Working with streaming operations in AWS Glue interactive sessions
Switching streaming session type
Use the AWS Glue interactive sessions configuration magic, %streaming
, to define the job you are running
and initialize a streaming interactive session.
Sampling input stream for interactive development
One tool we have derived to help enhance the interactive experience in AWS Glue interactive sessions is the addition
of a new method under GlueContext
to obtain a snapshot of a stream in a static DynamicFrame. GlueContext
allows
you to inspect,
interact and implement your workflow.
With the GlueContext
class instance, you will be able to
locate the method getSampleStreamingDynamicFrame
. Required arguments for this method are:
-
dataFrame
: The Spark Streaming DataFrame -
options
: See available options below
Available options include:
-
windowSize: This is also called Microbatch Duration. This parameter will determine how long a streaming query will wait after previous batch was triggered. This parameter value must be smaller than
pollingTimeInMs
. -
pollingTimeInMs: The total length of time the method will run. It will fire off at least one micro batch to obtain sample records from the input stream.
-
recordPollingLimit: This parameter helps you limit the total number of records you will poll from the stream.
-
(Optional) You can also use
writeStreamFunction
to apply this custom function to every record sampling function.
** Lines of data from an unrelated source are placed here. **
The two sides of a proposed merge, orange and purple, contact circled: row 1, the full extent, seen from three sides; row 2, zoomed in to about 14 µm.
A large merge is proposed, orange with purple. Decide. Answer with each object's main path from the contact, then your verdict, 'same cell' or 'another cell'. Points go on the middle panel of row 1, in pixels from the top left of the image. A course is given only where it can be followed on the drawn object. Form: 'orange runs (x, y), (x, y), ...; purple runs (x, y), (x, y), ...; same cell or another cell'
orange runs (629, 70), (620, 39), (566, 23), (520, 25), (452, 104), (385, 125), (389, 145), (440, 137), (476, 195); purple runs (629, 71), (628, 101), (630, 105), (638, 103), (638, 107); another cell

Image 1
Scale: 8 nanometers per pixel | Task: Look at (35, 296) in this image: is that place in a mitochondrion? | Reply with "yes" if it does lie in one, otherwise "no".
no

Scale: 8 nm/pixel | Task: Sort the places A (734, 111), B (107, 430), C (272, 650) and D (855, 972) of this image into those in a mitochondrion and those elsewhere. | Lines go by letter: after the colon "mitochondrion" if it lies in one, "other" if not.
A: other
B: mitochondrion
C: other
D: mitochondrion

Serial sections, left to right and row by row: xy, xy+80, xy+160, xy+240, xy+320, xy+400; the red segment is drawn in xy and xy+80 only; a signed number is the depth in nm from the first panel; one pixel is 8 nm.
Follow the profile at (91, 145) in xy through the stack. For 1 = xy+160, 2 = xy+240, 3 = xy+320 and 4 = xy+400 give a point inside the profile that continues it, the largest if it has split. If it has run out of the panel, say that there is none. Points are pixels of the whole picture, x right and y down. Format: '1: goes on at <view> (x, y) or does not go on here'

See below for examples in Scala and Python.
Note
When the sampled DynFrame
is empty, it could be caused by a few reasons:
-
The Streaming source is set to "Latest" and no new data has been ingested during the sampling period.
-
The polling time is not enough to process the records it ingested. Data won't show up unless the whole batch has been processed.
Running streaming applications in interactive sessions
In AWS Glue interactive sessions, you can run a the AWS Glue streaming application like how you would create a streaming application in the AWS Glue Console. Since interactive sessions is session-based, encountering exceptions in the runtime does not cause the session to stop. We now have the added benefit of developing your batch function iteratively. For example:
def batch_function(data_frame, batch_id): log.info(data_frame.count()) invalid_method_call() glueContext.forEachBatch(frame=streaming_df, batch_function = batch_function, options = {**})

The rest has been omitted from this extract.